Las señales de muerte estaban por todas partes.
Se había hecho desaparecer lo peor de la carnicería, pero todavía había evidencia más que suficiente del gran número de bajas que los combates habían producido. Pasaron junto a dos de las cuadrillas de esclavos que trabajaban, bajo el mando severo y silencioso de los guardias del invasor, para recoger de las calles los cadáveres de ambos bandos y cargarlos en carretas mortuorias. Las cuadrillas hicieron un alto en el horrible trabajo para dejar pasar a los jinetes, y los ojos resentidos de nobles y campesinos khimizi se alzaron por igual para contemplarlos. Algunos se cubrieron el rostro en señal de respeto o hicieron signos religiosos al reconocer a su Takhina: un hombre intentó liberarse y correr hacia ella, pero fue devuelto bruscamente a la hilera por dos soldados que portaban garrotes. Agnethe dejó caer la cabeza y empezó a llorar de nuevo, en silencio y llena de desesperación; mientras el grupo seguía su camino, Índigo intentó no bajar la vista a los oscuros riachuelos de sangre seca que se escondían en las cunetas, intentó no prestar atención al humo acre y grasiento que se alzaba en los extremos mas alejados de las avenidas por las que traqueteaban las carretas tiradas por bueyes. Se sentía enferma ya, tanto de espíritu como de cuerpo, y mantuvo la mirada firme enfocada en el cuello oscilante de su chimelo mientras intentaba controlar el sudor frío y los escalofríos que amenazaban con dominarla cada vez que respiraba.

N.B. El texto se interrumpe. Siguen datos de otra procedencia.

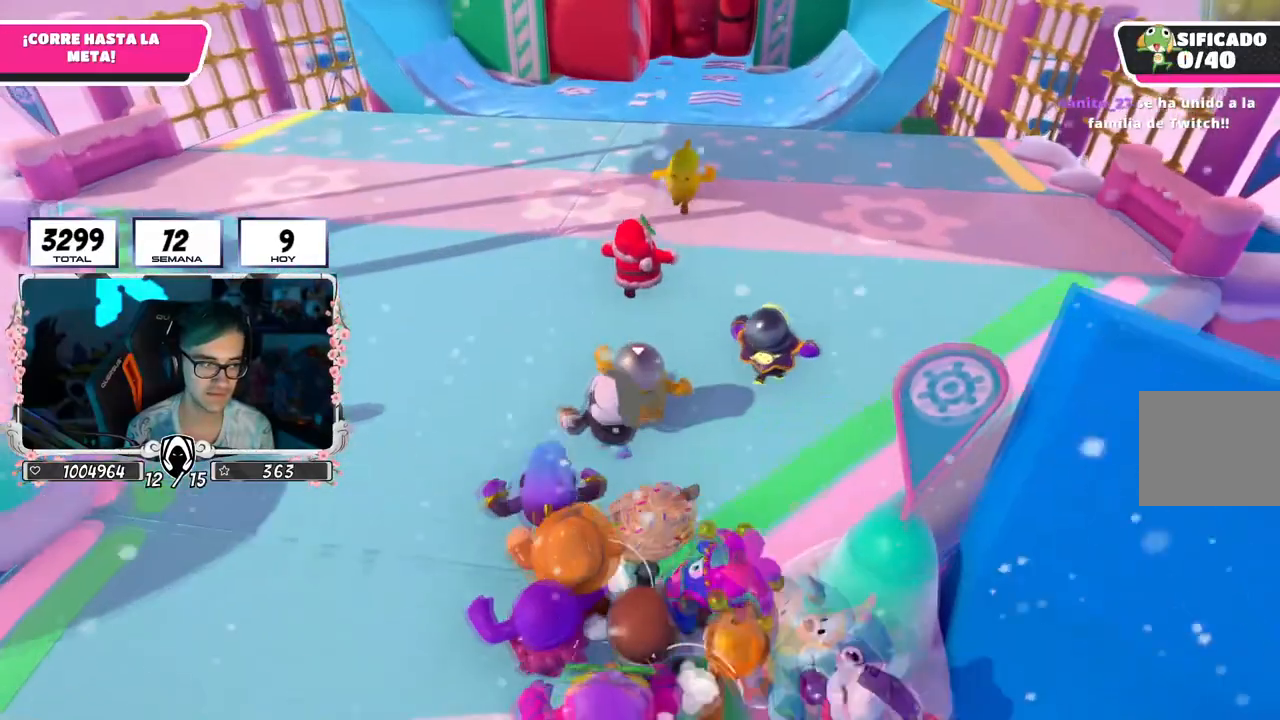
{"buttons": [], "left_stick": "up", "right_stick": "center", "events": [[250, "right_stick", "up"], [400, "right_stick", "center"]]}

Pronto se hizo evidente que la destrucción más terrible había quedado confinada a los límites exteriores de Simhara, ya que a medida que el grupo que regresaba se acercaba al centro de la ciudad, una peculiar tranquilidad se fue adueñando del paisaje. Tenía más la naturaleza de un vacío que una auténtica sensación de paz; pero aun así la devastación parecía menor; la realidad de la guerra y los combates, más remota. Y cuando por fin llegaron al palacio del Takhan, en el corazón mismo de Simhara, daba la impresión de que los viejos edificios se mantenían aparte y sin ningún contacto con la más mínima señal de disturbios.
Mientras contemplaba las elevadas paredes enrejadas de mármol con su verde capa de follaje trepador que rodeaban el palacio, para luego observar cómo se abrían las puertas de bronce y vislumbrar los jardines y el silencioso manar de las fuentes al fondo, los recuerdos que Índigo tenía de los relatos de su madre resurgieron como un viejo y querido sueño. Los guardias de las puertas —que no eran khimizi sino forasteros, totalmente fuera de lugar allí— apenas si habían intercambiado unas pocas palabras con el jefe de los jinetes: la noticia de su llegada los había precedido, y se los esperaba.
Y se les daba la bienvenida. Ya que los guardias se inclinaron ante Agnethe cuando ésta pasó, y se inclinaron de nuevo ante la pequeña Jessamin en el interior de su cesto, Índigo no lo comprendía; era como si el tiempo y las circunstancias hubieran perdido su alineación correcta y estuviera presenciando nada más y nada menos que el regreso de la Takhina de Khimiz de algún acontecimiento social, en lugar de la entrega de una fugitiva en manos de sus enemigos.
Pero no tuvo tiempo de recapacitar sobre las implicaciones de lo que había presenciado, ya que los chimelos, oliendo el agua, atravesaban aprisa las puertas, y cuando éstas se cerraron tras ellos, apagando los sonidos de la ciudad y del mar hasta convertirlos en un vago murmullo, fue como si Índigo hubiera abandonado la realidad para penetrar en el exclusivo mundo de los sueños.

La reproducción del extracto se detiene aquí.